Recently, Northwest AEA provided physical therapy for an infant who had heart surgery. The physical therapist made home visits to give the mother suggestions for activities to help the baby learn over the course of a couple years to roll over, sit alone, pull to stand at furniture, crawl, walk with support, and finally walk alone. The child was apprehensive at first but eventually gained the strength and confidence through play-based activities to accomplish these skills.

Some students also require assistance in kindergarten and beyond. Enabling children to become more mobile is one of the goals of the physical therapy teams at Iowa’s AEAs. Physical therapists provide therapeutic services to maximize children’s functional motor abilities through assessment, intervention, advocacy and education related to their unique needs within the school setting. They accomplish these tasks by collaborating with parents, home intervention and classroom teachers, occupational therapists, speech pathologists, social workers, psychologists and nurses.

Mohring points to data that suggests children who are independently mobile are better able to access their school environment. Proper positioning promotes better and more efficient learning.

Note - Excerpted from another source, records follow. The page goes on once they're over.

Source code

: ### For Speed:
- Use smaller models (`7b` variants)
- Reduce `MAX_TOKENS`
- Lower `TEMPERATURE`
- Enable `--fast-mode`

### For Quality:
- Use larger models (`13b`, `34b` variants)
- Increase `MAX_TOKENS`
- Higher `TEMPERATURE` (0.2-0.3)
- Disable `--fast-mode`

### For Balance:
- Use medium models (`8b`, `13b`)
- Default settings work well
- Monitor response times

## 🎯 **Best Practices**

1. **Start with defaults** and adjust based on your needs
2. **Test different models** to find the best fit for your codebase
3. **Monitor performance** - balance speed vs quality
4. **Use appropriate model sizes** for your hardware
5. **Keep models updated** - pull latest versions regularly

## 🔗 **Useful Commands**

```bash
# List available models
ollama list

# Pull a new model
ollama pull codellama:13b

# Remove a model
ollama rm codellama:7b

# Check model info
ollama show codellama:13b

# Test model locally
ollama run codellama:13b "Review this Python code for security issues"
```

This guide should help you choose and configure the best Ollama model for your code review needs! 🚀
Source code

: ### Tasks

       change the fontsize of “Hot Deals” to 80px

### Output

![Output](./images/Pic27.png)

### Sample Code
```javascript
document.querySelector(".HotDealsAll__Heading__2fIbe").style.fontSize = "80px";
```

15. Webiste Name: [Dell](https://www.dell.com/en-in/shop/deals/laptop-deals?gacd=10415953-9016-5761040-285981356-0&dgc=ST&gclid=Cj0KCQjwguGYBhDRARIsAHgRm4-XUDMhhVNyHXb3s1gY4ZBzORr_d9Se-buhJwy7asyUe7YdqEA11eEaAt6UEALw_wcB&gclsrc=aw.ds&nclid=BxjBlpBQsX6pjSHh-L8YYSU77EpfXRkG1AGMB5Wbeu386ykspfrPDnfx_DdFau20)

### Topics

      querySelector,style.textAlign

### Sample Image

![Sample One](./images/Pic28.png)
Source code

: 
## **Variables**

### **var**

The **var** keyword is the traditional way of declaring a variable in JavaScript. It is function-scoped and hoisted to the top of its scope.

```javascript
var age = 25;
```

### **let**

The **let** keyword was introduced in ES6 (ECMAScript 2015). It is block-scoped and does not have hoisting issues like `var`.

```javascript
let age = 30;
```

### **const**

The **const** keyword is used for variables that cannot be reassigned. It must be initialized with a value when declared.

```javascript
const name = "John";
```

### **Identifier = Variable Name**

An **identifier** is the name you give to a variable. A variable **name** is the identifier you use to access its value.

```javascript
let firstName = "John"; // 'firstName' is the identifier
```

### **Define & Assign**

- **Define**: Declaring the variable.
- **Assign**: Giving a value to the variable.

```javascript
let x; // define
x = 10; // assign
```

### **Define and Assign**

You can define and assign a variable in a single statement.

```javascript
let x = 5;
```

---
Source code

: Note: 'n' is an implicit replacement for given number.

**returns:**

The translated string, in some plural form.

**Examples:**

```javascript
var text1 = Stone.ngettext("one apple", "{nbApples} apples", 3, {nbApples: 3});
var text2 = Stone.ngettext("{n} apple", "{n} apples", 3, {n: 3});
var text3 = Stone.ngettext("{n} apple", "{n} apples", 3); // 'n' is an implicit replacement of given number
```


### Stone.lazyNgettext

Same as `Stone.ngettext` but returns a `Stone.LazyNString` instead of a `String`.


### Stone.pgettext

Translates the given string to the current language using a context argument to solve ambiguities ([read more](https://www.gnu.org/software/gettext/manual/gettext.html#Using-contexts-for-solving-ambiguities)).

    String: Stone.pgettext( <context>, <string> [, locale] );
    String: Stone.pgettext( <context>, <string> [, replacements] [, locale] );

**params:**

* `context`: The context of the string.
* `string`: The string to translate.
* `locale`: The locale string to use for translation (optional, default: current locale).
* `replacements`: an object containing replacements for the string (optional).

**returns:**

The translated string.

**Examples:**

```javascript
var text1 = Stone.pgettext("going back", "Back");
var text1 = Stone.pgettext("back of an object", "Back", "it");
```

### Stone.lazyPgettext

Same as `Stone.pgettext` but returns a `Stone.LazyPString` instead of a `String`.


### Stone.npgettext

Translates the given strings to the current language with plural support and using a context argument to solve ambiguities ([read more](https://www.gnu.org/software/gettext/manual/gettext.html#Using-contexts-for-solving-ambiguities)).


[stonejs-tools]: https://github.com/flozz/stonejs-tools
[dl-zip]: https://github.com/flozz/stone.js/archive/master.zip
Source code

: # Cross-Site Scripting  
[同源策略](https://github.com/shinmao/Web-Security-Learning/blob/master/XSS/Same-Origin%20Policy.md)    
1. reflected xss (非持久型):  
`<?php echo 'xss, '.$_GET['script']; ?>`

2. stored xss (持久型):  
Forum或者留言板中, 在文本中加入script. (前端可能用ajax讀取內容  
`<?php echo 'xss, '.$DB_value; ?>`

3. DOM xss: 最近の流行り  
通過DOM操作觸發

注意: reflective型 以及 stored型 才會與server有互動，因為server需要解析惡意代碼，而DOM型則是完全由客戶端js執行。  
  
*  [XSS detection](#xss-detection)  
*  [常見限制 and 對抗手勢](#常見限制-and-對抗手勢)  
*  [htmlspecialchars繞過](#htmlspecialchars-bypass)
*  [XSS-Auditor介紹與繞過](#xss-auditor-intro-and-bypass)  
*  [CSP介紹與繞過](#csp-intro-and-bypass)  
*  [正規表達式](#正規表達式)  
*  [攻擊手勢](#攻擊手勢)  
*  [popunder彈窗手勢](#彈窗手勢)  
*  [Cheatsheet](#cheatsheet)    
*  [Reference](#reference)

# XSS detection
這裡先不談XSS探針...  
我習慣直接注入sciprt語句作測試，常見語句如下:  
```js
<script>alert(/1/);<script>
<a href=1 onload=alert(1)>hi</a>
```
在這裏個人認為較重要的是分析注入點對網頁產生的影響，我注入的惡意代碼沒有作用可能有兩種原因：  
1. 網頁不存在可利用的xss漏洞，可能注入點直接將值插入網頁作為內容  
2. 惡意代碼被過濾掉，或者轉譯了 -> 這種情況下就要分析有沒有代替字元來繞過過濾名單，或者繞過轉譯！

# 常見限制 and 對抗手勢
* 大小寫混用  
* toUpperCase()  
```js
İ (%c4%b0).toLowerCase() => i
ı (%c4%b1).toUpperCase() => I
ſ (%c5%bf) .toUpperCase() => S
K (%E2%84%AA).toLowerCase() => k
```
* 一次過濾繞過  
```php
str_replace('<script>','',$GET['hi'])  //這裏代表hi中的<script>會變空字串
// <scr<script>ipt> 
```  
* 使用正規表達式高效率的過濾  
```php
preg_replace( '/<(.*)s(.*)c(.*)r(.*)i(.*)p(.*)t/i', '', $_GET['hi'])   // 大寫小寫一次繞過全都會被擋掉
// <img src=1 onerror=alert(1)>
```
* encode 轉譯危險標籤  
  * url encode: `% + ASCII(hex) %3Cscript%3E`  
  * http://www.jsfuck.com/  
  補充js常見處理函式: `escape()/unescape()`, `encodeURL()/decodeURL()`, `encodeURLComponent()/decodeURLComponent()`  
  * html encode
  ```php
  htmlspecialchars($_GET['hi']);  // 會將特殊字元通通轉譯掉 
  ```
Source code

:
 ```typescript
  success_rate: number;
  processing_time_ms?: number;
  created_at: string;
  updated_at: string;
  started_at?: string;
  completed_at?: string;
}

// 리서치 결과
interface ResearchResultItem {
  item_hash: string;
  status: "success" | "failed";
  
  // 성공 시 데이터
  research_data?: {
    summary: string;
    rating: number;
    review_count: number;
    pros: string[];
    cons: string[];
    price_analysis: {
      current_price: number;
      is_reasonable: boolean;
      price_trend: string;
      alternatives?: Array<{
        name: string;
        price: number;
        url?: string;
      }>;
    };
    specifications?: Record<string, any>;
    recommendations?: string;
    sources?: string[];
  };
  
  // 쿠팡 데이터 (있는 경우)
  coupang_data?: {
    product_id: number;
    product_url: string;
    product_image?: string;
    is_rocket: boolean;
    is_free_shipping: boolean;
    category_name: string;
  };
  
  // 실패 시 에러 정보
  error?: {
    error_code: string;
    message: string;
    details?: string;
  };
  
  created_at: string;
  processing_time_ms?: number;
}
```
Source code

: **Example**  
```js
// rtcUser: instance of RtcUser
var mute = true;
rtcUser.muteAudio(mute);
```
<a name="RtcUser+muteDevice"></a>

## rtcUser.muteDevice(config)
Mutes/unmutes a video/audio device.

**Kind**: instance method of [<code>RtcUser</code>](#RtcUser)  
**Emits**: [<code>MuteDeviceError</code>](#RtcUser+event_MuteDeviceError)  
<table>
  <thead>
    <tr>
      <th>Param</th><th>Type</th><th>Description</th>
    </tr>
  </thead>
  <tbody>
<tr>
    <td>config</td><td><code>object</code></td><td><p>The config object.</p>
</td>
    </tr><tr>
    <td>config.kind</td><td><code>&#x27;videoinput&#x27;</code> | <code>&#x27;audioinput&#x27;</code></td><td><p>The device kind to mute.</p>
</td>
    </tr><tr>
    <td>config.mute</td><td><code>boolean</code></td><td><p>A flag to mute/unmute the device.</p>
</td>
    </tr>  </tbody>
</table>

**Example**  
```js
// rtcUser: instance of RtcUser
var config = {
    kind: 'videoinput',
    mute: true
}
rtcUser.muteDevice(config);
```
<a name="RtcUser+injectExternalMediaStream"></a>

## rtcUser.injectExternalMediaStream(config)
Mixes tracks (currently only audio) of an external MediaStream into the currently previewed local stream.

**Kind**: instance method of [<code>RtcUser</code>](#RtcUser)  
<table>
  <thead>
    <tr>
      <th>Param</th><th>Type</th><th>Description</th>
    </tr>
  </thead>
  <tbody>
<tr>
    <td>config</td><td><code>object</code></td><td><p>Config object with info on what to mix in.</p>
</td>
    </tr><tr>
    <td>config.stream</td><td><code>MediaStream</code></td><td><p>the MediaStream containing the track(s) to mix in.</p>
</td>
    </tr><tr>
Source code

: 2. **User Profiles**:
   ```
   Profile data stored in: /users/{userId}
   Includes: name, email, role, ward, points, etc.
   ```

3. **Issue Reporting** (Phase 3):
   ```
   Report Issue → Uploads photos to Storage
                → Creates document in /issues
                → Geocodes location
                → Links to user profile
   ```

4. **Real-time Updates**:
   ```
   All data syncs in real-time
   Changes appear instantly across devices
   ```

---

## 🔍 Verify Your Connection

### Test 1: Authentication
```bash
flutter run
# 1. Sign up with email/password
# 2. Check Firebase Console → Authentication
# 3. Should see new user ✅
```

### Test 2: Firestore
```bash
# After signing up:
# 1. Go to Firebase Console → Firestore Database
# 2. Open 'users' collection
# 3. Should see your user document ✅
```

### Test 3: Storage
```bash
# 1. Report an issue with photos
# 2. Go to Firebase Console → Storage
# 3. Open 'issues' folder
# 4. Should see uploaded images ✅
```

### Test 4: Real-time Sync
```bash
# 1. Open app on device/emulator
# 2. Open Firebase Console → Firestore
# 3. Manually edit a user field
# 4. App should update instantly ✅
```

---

“Our service delivery model has changed over the past few years to one that used to pull children out of the classroom to now assisting them within the classroom,” said Mohring. “Support to teachers enables more success in school.”

Physical therapists design interventions to improve a student’s physical ability to access and participate in his or her educational program.

October is National Physical Therapy Month, which is celebrated to raise awareness about the services available by physical therapists across the country.